Photos by Maximino Najar
Article by Jeanne Lesinski
Hailing from Carrollton and now living in Bay City, graphic design student Maximino Najar plans to graduate from Saginaw Valley State University in spring of 2011. Like many artists, Najar is developing his skills as a graphic designer so that he'll be able to afford to express himself through other means, particularly painting. In his personal art, mostly large-format paintings, he is exploring various techniques, including collages, stencils, and acrylic paint/marker combinations. His work to date demonstrates his interest in the many kinds of urban graffiti and hip hop around today. And like many artists, his own life experiences inform his work as well.
Najar has designed posters for local hip hop promoters, and such paintings as "Turn the Table" and "Hip Hop Change" clearly demonstrate his musical taste, which includes what he calls the "old school" artists Run DMC and African Bambada. "It's called 'Change' because through time hip hop was starting to get alot more commercial than what it used to be. When it first started out it was underground." About Run DMC and African Bambada, Najar says, "They changed the whole game, I guess you could say." While Najar dreams of maybe changing the "whole game" of the art world some day, he modestly says, "If a million people were to see my work and be inspired by it, that would be great, but even if only one person sees it and is inspired by it, then I'll feel like I've done my job."
Najar mentions that while there are artists in his family, none really bought into it seriously. "While in high school, I never knew that Saginaw was such an artsy place—and maybe it wasn't then—but now seeing so many young people and older people trying to bring the city back makes it seem like we've got a little renaissance going on." Even so, he acknowledges that choosing to be any kind of artist, whether in music, visual arts, or theater is a conscious choice to struggle because "it's not going to be easy."
But he's no stranger to struggle. In fact, some of his most moving paintings depict challenging life experiences. For example, one untitled painting, dedicated to his grandmother, is fraught with the pain he experienced at her passing. "We had a rough relationship," Najar remembers, "and when she passed away, I had this anger in my heart. . . . I was angry because of how she treated my mom and sister, angry with her that she always wanted to die." Yet, by creating this painting, Najar was able to work through some of these unresolved issues in a nondestructive way. "If I wouldn't have had that—honestly, I was at that time a recovering alcoholic—I was an alcoholic at 25, which is why I left MSU. And if I hadn't had that [painting as an outlet] destructiveness might have taken place."
A muscular arm raised in a clenched fist has already shown up in a number of Najar's paintings, including "Detroit Bomb City," "Fight To Struggle," and "Olympics." The first painting was inspired by a January 2010 day trip to Detroit, where a decrepit skyscraper caught Najar's attention. Although the arm and fist combination purposefully reflects the shape of an atomic bomb's mushroom cloud, Najar sees it not only as a comment on the destruction, but as a call to action. "People need to take back their city. If you don't, it'll just crumble."

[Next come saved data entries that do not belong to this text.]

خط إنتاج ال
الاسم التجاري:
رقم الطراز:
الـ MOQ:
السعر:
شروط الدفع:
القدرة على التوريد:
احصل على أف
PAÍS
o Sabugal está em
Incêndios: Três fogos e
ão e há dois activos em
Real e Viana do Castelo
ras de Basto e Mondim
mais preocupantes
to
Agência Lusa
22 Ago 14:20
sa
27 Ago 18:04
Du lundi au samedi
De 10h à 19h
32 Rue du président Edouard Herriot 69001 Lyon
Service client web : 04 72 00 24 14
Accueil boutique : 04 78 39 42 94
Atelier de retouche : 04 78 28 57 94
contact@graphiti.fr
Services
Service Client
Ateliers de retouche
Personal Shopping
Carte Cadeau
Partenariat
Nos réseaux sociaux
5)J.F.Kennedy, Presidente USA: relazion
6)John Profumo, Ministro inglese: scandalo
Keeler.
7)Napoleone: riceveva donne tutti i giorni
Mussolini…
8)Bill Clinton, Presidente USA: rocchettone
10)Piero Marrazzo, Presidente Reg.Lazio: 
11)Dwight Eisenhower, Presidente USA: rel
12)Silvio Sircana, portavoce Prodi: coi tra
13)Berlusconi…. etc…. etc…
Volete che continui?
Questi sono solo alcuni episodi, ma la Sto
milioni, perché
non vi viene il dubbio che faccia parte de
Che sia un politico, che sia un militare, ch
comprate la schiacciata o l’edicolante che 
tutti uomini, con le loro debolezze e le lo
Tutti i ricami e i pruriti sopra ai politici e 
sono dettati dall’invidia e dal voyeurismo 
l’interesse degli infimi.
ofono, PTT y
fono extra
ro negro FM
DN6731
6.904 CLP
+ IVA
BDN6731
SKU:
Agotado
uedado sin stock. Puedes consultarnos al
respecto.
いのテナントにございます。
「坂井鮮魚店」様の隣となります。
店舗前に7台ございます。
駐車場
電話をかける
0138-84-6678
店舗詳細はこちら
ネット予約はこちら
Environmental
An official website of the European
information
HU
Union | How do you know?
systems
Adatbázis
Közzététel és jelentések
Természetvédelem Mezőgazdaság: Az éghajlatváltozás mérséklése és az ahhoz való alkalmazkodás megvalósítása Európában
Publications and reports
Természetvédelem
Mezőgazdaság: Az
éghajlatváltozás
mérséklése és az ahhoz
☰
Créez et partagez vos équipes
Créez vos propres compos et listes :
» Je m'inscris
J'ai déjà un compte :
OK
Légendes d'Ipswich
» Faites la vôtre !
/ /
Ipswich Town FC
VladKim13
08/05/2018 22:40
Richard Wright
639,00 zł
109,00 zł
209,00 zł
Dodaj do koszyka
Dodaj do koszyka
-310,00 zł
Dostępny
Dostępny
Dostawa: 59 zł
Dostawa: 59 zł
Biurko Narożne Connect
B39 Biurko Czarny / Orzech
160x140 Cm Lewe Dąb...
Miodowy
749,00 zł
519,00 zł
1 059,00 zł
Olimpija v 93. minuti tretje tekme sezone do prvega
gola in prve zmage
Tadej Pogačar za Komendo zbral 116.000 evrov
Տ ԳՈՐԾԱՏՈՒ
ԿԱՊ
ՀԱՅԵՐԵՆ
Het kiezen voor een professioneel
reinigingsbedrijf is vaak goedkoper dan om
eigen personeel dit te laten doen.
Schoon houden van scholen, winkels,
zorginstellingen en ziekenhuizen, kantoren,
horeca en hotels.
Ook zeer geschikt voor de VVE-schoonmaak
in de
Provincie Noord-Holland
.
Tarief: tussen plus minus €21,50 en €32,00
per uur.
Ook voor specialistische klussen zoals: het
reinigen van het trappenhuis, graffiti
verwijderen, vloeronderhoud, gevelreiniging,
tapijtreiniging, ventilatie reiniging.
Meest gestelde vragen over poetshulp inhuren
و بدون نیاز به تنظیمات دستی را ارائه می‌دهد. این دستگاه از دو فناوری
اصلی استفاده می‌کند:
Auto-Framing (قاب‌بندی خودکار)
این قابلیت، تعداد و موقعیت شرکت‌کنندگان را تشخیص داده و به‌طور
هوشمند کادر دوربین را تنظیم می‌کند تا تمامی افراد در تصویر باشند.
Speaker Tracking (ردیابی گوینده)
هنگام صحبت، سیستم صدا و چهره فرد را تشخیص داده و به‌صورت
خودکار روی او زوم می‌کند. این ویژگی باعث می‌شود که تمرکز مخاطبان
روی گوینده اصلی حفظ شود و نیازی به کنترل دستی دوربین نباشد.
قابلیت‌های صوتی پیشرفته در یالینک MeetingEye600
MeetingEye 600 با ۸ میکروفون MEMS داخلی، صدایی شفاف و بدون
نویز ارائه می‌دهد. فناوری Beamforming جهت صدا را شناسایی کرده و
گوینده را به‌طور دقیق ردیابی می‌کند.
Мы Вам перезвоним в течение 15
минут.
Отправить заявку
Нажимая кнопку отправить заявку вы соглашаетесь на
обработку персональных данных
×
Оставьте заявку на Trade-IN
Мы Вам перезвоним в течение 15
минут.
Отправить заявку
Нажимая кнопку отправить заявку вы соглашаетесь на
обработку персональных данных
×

The same can be said for Saginaw, according to Najar, or even on the more intimate scale of a family, as in the painting "Fight To Struggle." This piece, which predates "Detroit Bomb City," is a tribute to his mother, who as a single parent raised him and his sister. "The way I see it," he explains, his voice rising in intensity, "alot of times you don't get ahead. You have to fight to struggle. Growing up in a single parent family is an example of that. My mother never got ahead." Yet, he proudly acknowledges that she never stopped trying either. "I dedicated this to my mother for not giving up on us—not giving up on herself." Najar nods. "Being too stubborn to give up, that's a great message people need to hear."
Najar is in a committed relationship and has a young daughter for whom he wants to be the best father he can be, a counter to the father he never had in his own life. On days when other matters might weigh heavily upon him, Najar says that coming home to his daughter, who is happy to see him no matter what, seems to be the antidote to all ills. And he laughs as tells how his fiancee, as his biggest fan, sometimes tells him to get moving when he lacks inspiration or feels timid about showing his work.
In addition to his studies, a new effort this year has been to participate in a couple of art battles, timed competitions during which artists create work on the spot to compete for prizes and have the chance to sell their work. At the Midland Art Battle, he and teammate Kara Schymanski created the five-piece painting "Olympics," which won the people's choice award. More recently, he participated in the Tri-City Art Battle at the Saginaw Art Museum. For this later event he collaged old cassette tapes with photos from magazines and, using hot glue, attached them to a surface in a mosaic-like fashion. Najar says that he'll continue to explore this form of mixed media, though soon he'll have to start scouring garage sales for more tapes.